The Russian Embassy to the U.S. officially commented Wednesday on the case of Yury Martyshev, a Russian who was reportedly arrested in Latvia and extradited to the U.S. for allegedly illegally gaining access to the private financial information of bank card holders, according to reports by The Moscow Times and the state-run TASS Russian News Agency. The embassy said it had provided Martyshev with "necessary consular assistance" and had contacted the suspect via telephone at a prison in Alexandria, Virginia. The embassy also stated it had requested to visit Martyshev as soon as possible, denouncing his arrest as a breach of bilateral cooperation on crime.
"We consider this arrest as another case of kidnapping of a Russian citizen by the U.S. authorities in violation of the current bilateral agreement on mutual legal assistance in criminal matters as of 1999. The Embassy demands from the American side unconditional observance of the legitimate rights and interests of the Russian citizen," the embassy wrote in a Facebook post.

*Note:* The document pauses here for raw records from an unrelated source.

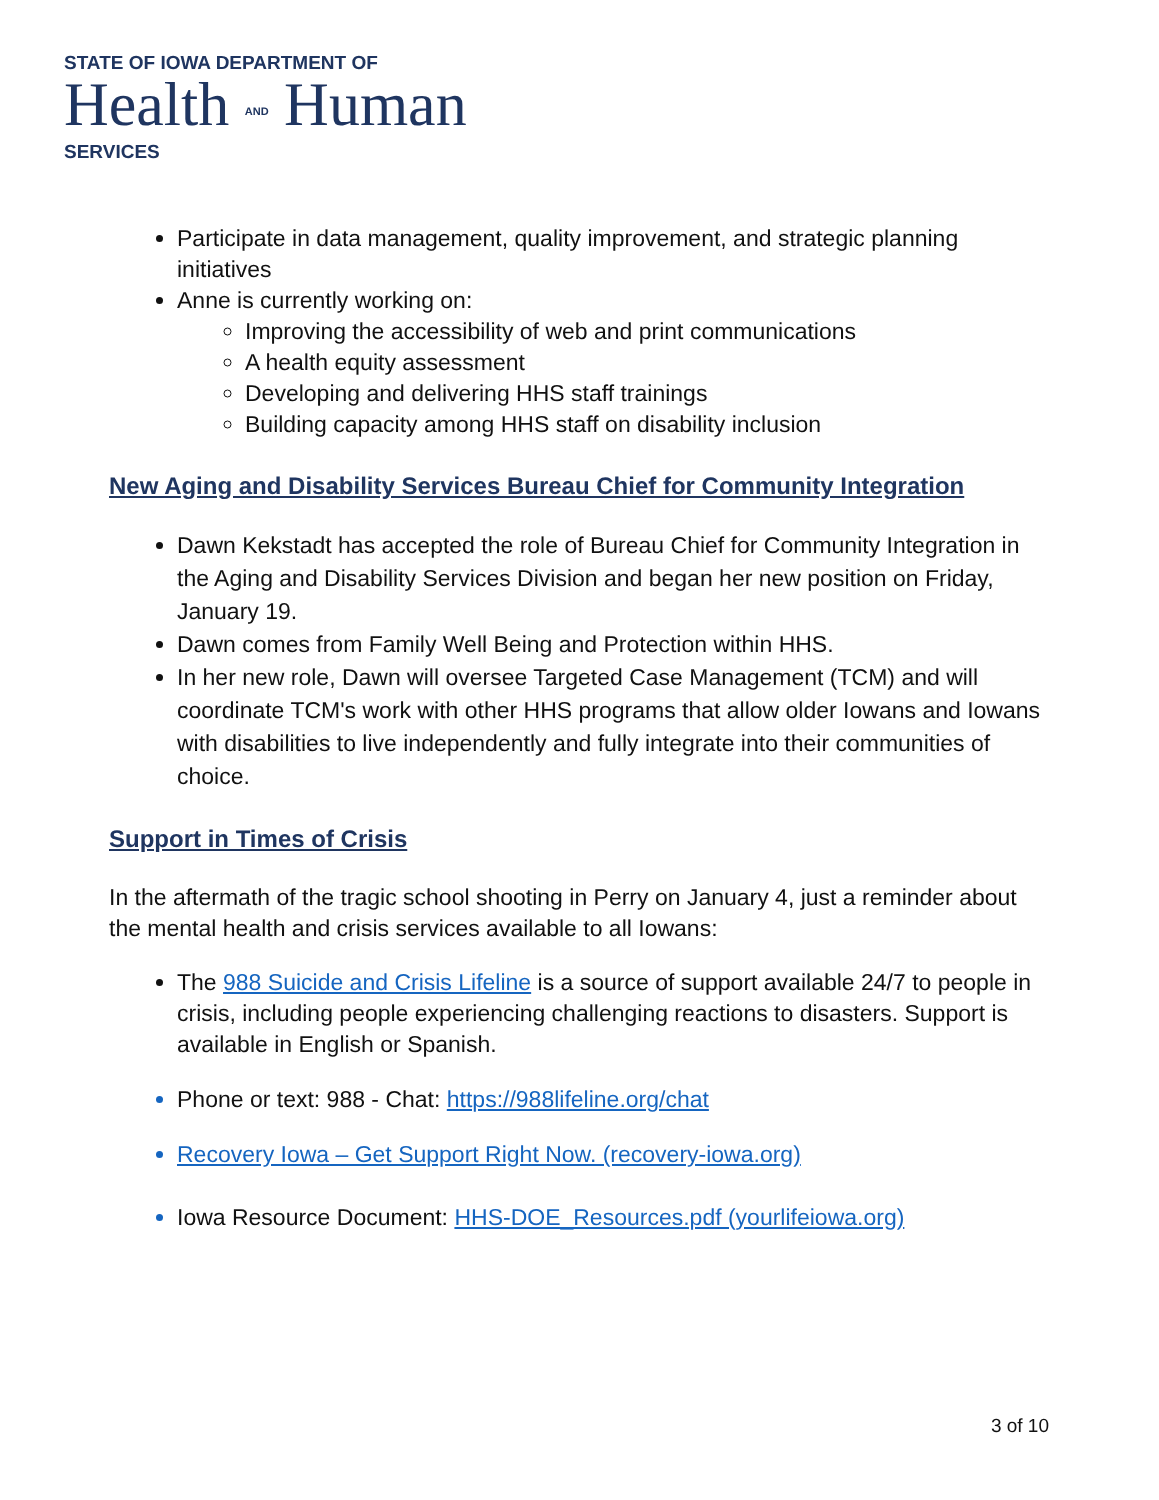STATE OF IOWA DEPARTMENT OF
Health AND Human
SERVICES
Participate in data management, quality improvement, and strategic planning initiatives
Anne is currently working on:
Improving the accessibility of web and print communications
A health equity assessment
Developing and delivering HHS staff trainings
Building capacity among HHS staff on disability inclusion
New Aging and Disability Services Bureau Chief for Community Integration
Dawn Kekstadt has accepted the role of Bureau Chief for Community Integration in the Aging and Disability Services Division and began her new position on Friday, January 19.
Dawn comes from Family Well Being and Protection within HHS.
In her new role, Dawn will oversee Targeted Case Management (TCM) and will coordinate TCM's work with other HHS programs that allow older Iowans and Iowans with disabilities to live independently and fully integrate into their communities of choice.
Support in Times of Crisis
In the aftermath of the tragic school shooting in Perry on January 4, just a reminder about the mental health and crisis services available to all Iowans:
The 988 Suicide and Crisis Lifeline is a source of support available 24/7 to people in crisis, including people experiencing challenging reactions to disasters. Support is available in English or Spanish.
Phone or text: 988 - Chat: https://988lifeline.org/chat
Recovery Iowa – Get Support Right Now. (recovery-iowa.org)
Iowa Resource Document: HHS-DOE_Resources.pdf (yourlifeiowa.org)
3 of 10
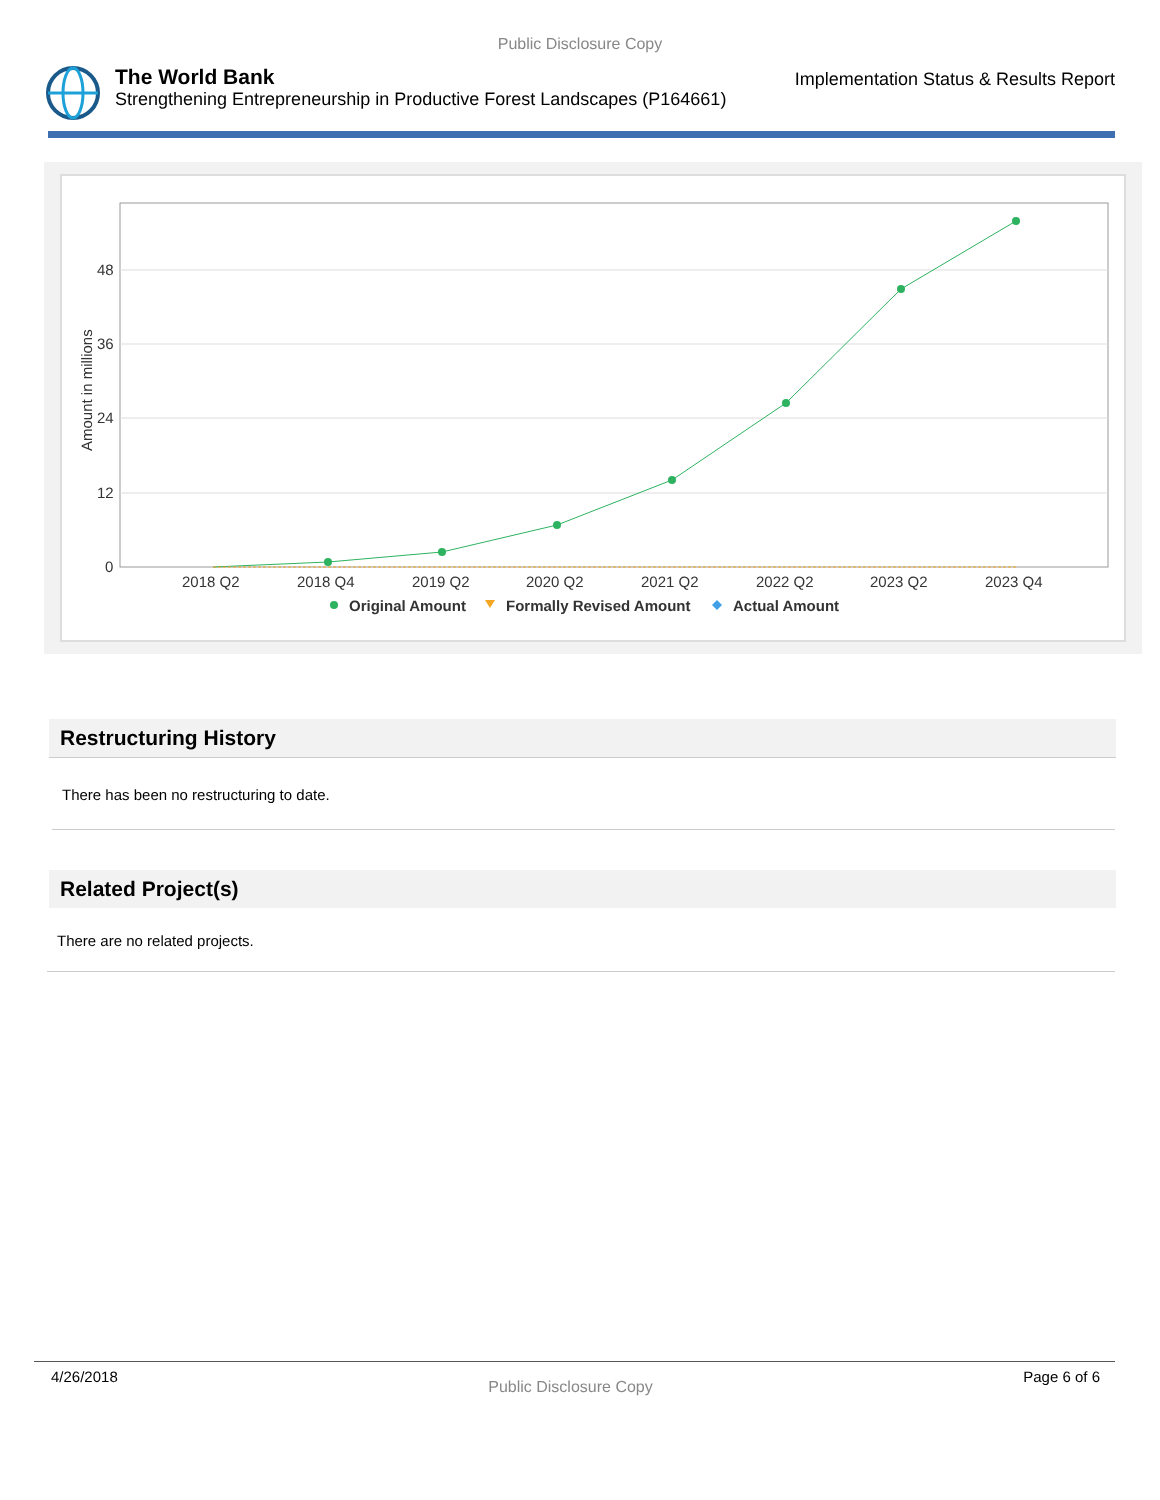Public Disclosure Copy
The World Bank
Strengthening Entrepreneurship in Productive Forest Landscapes (P164661)
Implementation Status & Results Report
48
36
24
12
0
Amount in millions
2018 Q2
2018 Q4
2019 Q2
2020 Q2
2021 Q2
2022 Q2
2023 Q2
2023 Q4
Original Amount
Formally Revised Amount
Actual Amount
Restructuring History
There has been no restructuring to date.
Related Project(s)
There are no related projects.
4/26/2018 Public Disclosure Copy Page 6 of 6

The embassy's remarks come amid a highly politicized dispute between Moscow and Washington over international policy and accusations that Russia interfered in the 2016 U.S. presidential election. After pledging to restore U.S.-Russia ties that were damaged during the administration of President Barack Obama, President Donald Trump and Russian President Vladimir Putin—former political allies—had a falling out in April over their differing stances on the conflict in Syria. Trump has since expressed stronger support of the Western military alliance NATO and of Ukraine, both of which accuse Russia of pursuing aggressive policies in Europe. Russia denies this, and has fortified its positions in Europe and the Middle East both politically and militarily.
In the final weeks of the Obama administration, Russia's diplomatic assets in the U.S. were brought into the mounting political feud between the countries. In December, the U.S. seized Russian diplomatic properties in Maryland and Long Island and expelled 35 diplomats after intelligence reports suggested Moscow had sponsored hacks intended to influence the presidential race in favor of Trump. More than six months later, Putin's foreign affairs adviser, Yuri Ushakov, said Monday that, despite his government showing "unusual flexibility," Moscow "has its limits" and would "take retaliatory measures" if Trump did not reverse his predecessor's decision, according to the Associated Press.
Russia has long criticized the U.S. for what it calls "the unacceptable practice of ‘hunting’ for Russian citizens around the world," according to a travel warning posted in February by the Russian Foreign Ministry. The statement urged Russians to exercise caution when traveling in foreign countries where the U.S. was thought to have strong influence, and it cited 30 incidents of authorities detaining or arresting Russian citizens at the behest of the U.S. In April, Spanish authorities arrested Peter Levashov, a Russian national accused of hacking, in his hotel room in Barcelona at the request of U.S. authorities.
The latest diplomatic spat involving the Russian embassy comes just ahead of Trump and Putin's first meeting, set to take place Friday at the G-20 summit in Hamburg, Germany. The leaders are expected to face off over Syria and Ukraine, among other issues, and address their pledges to improve relations between the two nations.